Tan pronto como empezó “Descartes”, me di cuenta de que no era un documental sino una historia de los que hemos caminado las calles de Guayaquil y mirado los ojos de su gente. Es un testamento a la memoria urbana, al arte y la imaginación y a un pasado rotundamente personal: Gustavo Valle, un hombre joven, que somos todos, derrochaba talento en sus películas mínimas, pero Guayaquil, una ciudad marginal en forma y fondo, lo iba a tratar de la manera en que ha tratado a sus mejores hijos: con desdén y olvido, dándole la pobreza como estandarte (hace años conté el caso de mi ex-compañero de colegio, Francisco Cañola, destinado a ser un gran poeta). En su documental, Fernando Mieles rescata a ese hombre joven (el Passolini criollo) de la sepultura artística. Pero ese desentierro ocurre en una fantasía que el director quiere verificar en la realidad, cual personaje derrotado de literatura popular. Así, Mieles se lanza a la aventura de adivinar en trazos y líneas breves un contexto imposible.
He meditado varias veces sobre la mejor forma de escribir un párrafo inicial para contar lo que sentí viendo “Descartes” y he abandonado el intento por falta de tiempo, concentración o palabras, o por insensibilidad para abordar tan delicada materia. Pero anoche, viendo “Lisbon Story” (Wim Wenders), mientras mis ladies dormían, pude acercarme a la poética de Mieles, a los brochazos con los que pinta su lienzo fílmico, cual Diego Velázquez de “camera oscura”, lo que llamamos “obra de arte”. En la película de Wenders el personaje se afana en captar los sonidos que subyacen a la vida diaria de Lisboa. Busca lo ignorado, lo no celebrado: la respiración humana y animal y los mismos silencios de lo inerte. Va por calles, parques y rincones grabando el lejano sonido del tranvía, de un barco, de unos pájaros, de las hojas que se mueven con el viento. Al final de “Lisbon Story” aparece el director de la supuesta película, mostrándonos los cassettes de un film en retazos, logrados con una cámara sobre su espalda.
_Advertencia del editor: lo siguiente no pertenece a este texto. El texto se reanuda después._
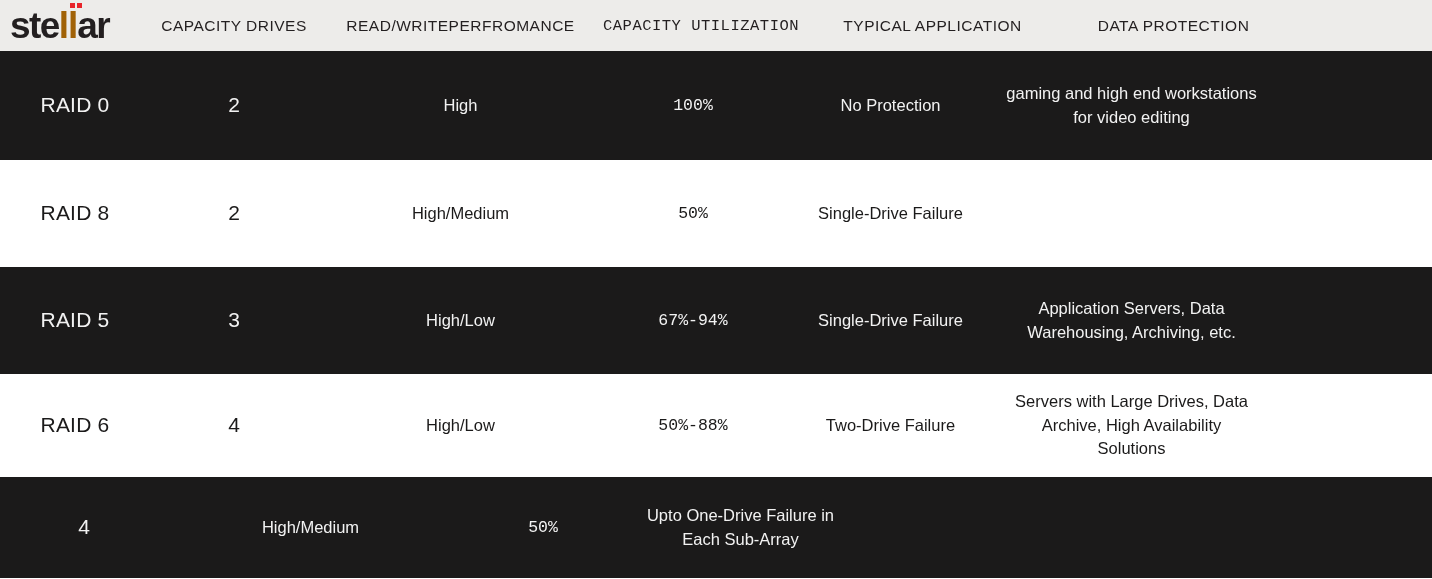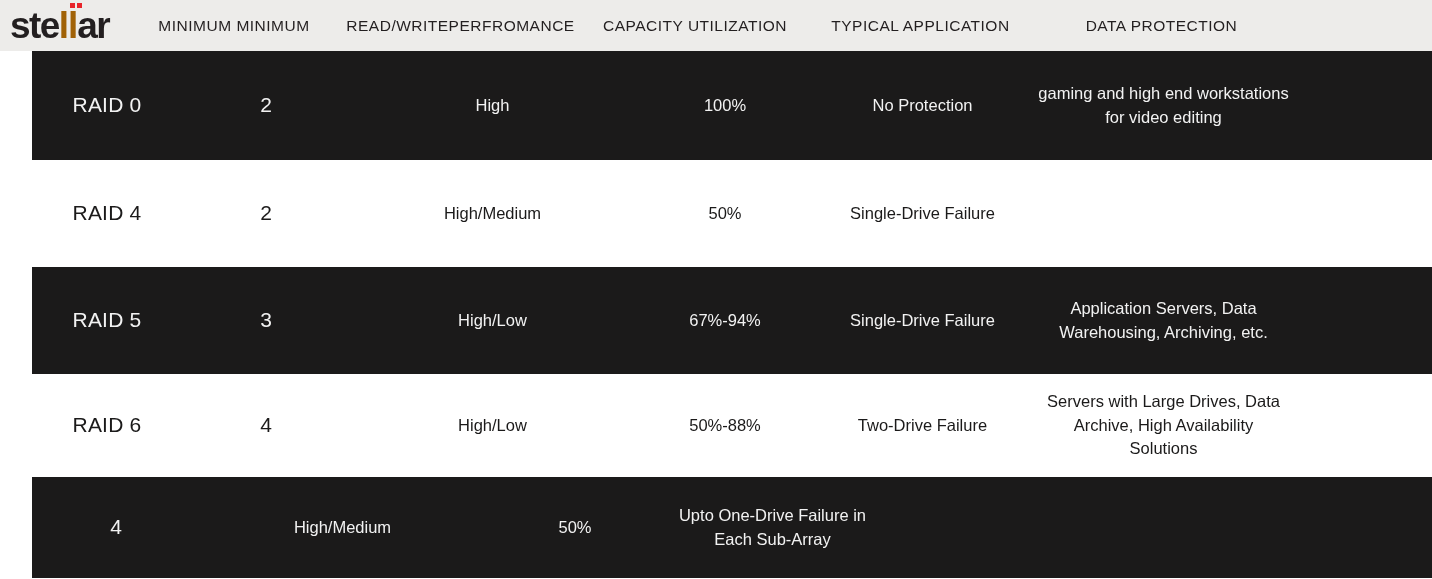--- a/index.html
+++ b/index.html
@@ -138,7 +138,7 @@
           <span>ar</span>
         </span>
     </div>
-    <div class="th c1">MINIMUM MINIMUM</div>
+    <div class="th c1">CAPACITY DRIVES</div>
     <div class="th c2">READ/WRITEPERFROMANCE</div>
     <div class="th c3">CAPACITY UTILIZATION</div>
     <div class="th c5">TYPICAL APPLICATION</div>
En esa película se incluyen lo no pensado, todos los planos imaginables, lo importante y lo desvirtuado. Y así quedan los fragmentos: apilados, de acceso solo para los iniciados. Es el mismo proyecto de novella de Morelli en la “Rayuela” de Cortázar, y es el mismo concepto de “palimpsesto” que manejara Derrida, o “el perspectivismo por incongruencia” del desconocido Kenneth Burke. “Descartes” de Mieles va por el mismo derrotero.
Luego de “Lisbon Story”, escuché unas piezas de piano de Poulenc, Rachmaninov, Grieg, Debussy y Duckworth, y mi espíritu se quedó intranquilo junto al hamster de mi hija que rodaba a toda velocidad dentro de la bola de plástico por la cocina. Y vinieron a mi mente las imágenes a dos colores del final de “Descartes”: ahí, en ese tiempo suspendido, todos estábamos jóvenes y los muertos estaban vivos, y los que ya no hablan contaban historias deslumbrantes. Vi en “Descartes” a Juan Hadatty y era el mismo sonido del tren de Wenders, y Gerard Raad parecía el sonido del barco llegando desde el mar, y Jorge Suárez, a quien Guayaquil y Ecuador le deben tanto, era más versátil porque era el mismo viento que mecía las hojas de Lisboa, y el director de cine de ambas obras eran tanto Wim Wnders (¿o era Fellini?) como Gustavo Valle que es Mieles que es Fellini y sus personajes en un viaje de ida y vuelta.
Hoy, para hablar de “Descartes” propongo el Cementerio de Guayaquil como metáfora del arte universal: con sus labrados y rústicos niveles, con sus misteriosos pasillos de clases sociales, con la risa interminable y los crímenes atroces o el sexo vedado. Para entender “Descartes” propongo una rockola abastecida de pasillos y boleros, casas de construcción mixta, también bebidas de colores (jugos, sodas, licores y perfumes), y la puesta en perspectiva de espejos sucesivos con los rostros de Valle, Wenders, Mieles, Bauchau, Fellini, Vogler…. Como si fueran el mismo hombre multiplicado, cual Orson Wells en su “Citizen Kane”.